What Is Ancient Philosophy? by Pierre Hadot. This is the book to read if you're looking for a general way to get a handle on all the Epicureans, Stoics, Aristotelians, etc., etc. It's not too heavy on dates and names, but still manages to be quite the learning experience.
The Sociology of Philosophies, by Randall Collins. If, on the other hand, you are interested in names and dates, this is the book for you. The purpose of the book is to lay out the foundations for a sociological analysis of philosophical creativity; to do this Collins maps out networks of major philosophers in India, China, Japan, and Europe, from the days of Socrates and Buddha and Confucius into the twentieth century. The network maps, showing at a glance the rough relationship between, say, Hsüan-Tsang and Lin-Chi during the early centuries of the rise of Ch'an Buddhism, are in themselves a very definite reason why anyone interested in the history of philosophy should have this book on his or her shelf, all 1000+ pages of it. Collins analyzes these networks in an attempt to build an account of philosophical creativity and stagnation. There are weaknesses (as there would be); sometimes the networks are not quite so straightforward as Collins makes it seem, and, obviously, Collins is not a specialist in all the eras and fields he covers, so he has to rely on other sources (which are uneven). He gets Berkeley wrong, wrong, wrong, for instance. But taken with this caveat there are few philosophy resources so handy as this book. The paperback is reasonably affordable for what you're getting.

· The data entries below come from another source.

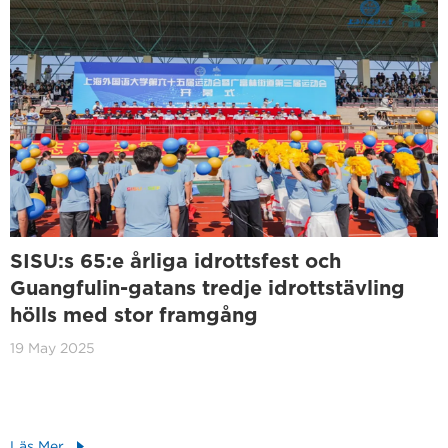
SISU:s 65:e årliga idrottsfest och
Guangfulin-gatans tredje idrottstävling
hölls med stor framgång
19 May 2025
Läs Mer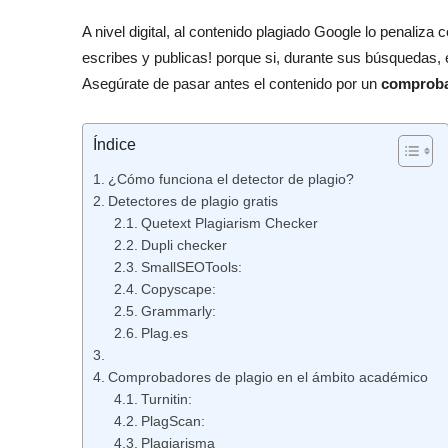
A nivel digital, al contenido plagiado Google lo penaliz
escribes y publicas! porque si, durante sus búsquedas, e
Asegúrate de pasar antes el contenido por un
comproba
Índice
¿Cómo funciona el detector de plagio?
Detectores de plagio gratis
Quetext Plagiarism Checker
Dupli checker
SmallSEOTools:
Copyscape:
Grammarly:
Plag.es
Comprobadores de plagio en el ámbito académico
Turnitin:
PlagScan:
Plagiarisma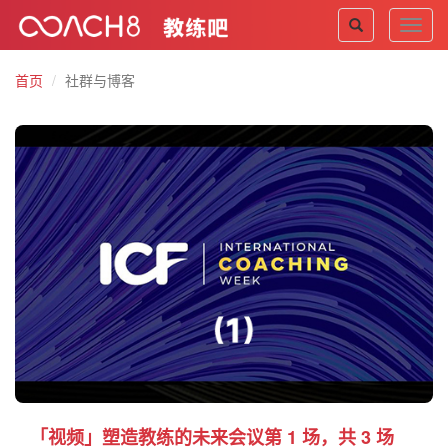
Toggl
navig
首页
社群与博客
「视频」塑造教练的未来会议第 1 场，共 3 场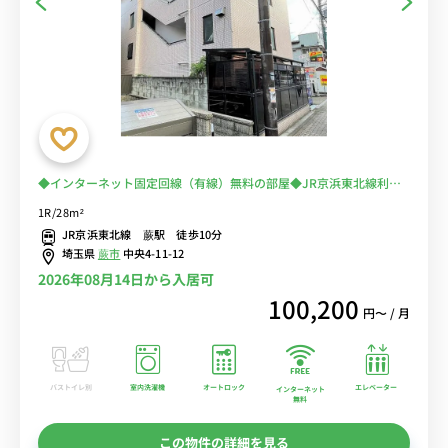
◆インターネット固定回線（有線）無料の部屋◆JR京浜東北線利用
で上野駅や大宮駅へ乗換なし、スーパー「マルエツ」へ徒歩5分/女性
1R/28m²
に嬉しいモニター付きインターフォンやオートロック付きのゆったり
JR京浜東北線 蕨駅 徒歩10分
28㎡のお部屋
埼玉県
蕨市
中央4-11-12
2026年08月14日から入居可
100,200
円〜 / 月
バストイレ別
室内洗濯機
オートロック
エレベーター
インターネット
無料
この物件の詳細を見る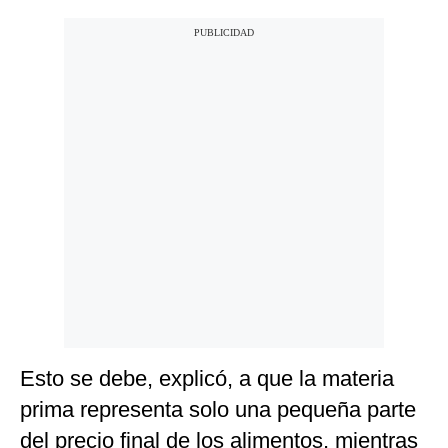
Esto se debe, explicó, a que la materia
prima representa solo una pequeña parte
del precio final de los alimentos, mientras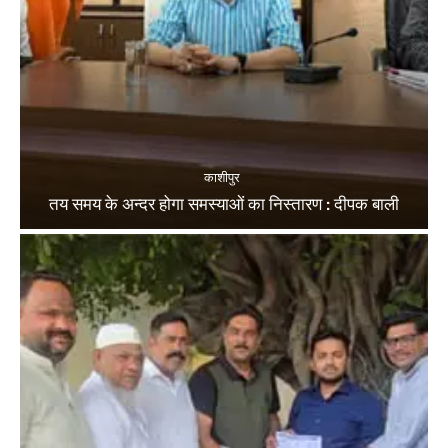
काशीपुर
तय समय के अन्दर होगा समस्याओं का निस्तारण : दीपक बाली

Modal Logic for Philosophers, by James W. Garson. This is one of the most enjoyable logic texts I've read in a while. I don't know how it would be for a first introduction, but it's a splendid text for those who want to brush up on their modal logic, or extend their familiarity with different variations.
(4) GoodSearch. With GoodSearch the advertising revenue generated by your searches goes to the charitable organization of your choice. It's a very easy way to divert a few dollars in the direction of a worthy cause, particularly if (like me) you do a lot of internet searching; and over a long period of time that can add up quite a bit. In addition, if you buy online, check to see if any of the merchants you use are associated with GoodShop; it's possible that you could divert 2% or so of your purchase to a charity of your choice. Incidentally, The Greater Good Network, which runs, among other things, The Hunger Site and The Breast Cancer Site, is a good way to help out a bit, too. It's a simple thing, and it does do some genuine good.
(5) Charitable Giving. But, of course, GoodSearch and the like isn't really charitable giving: it's charitable fundraising. It's useful, though, to know some decent charities that make it easy to donate online. Here are some examples, just a handful of the many.
International Justice Mission: an anti-slavery organization. (ECFA member)
National Breast Cancer Coalition Fund: Giving to cancer charities is tricky; the names all look alike but some are not well organized. Even some of the best-known cancer charities are bloated and inefficient. But this is easily one of the best. The AIP, one of the major charity watchdog organizations, gives it an A.
The Center for Victims of Torture: human rights organization; has an A- rating with AIP.
Action Against Hunger: its online donation system is generic, but if you ever do anything by PayPal or Google Checkout, you won't find it a problem. The AIP gives it an A+, which means you can be pretty sure your donation won't be wasted in any way.
Catholic Relief Services: Several donation options. Also an A+ from the AIP.
Network for Good, which I've just recently come across, looks like another great way to donate to charitable organizations in a relatively easy way.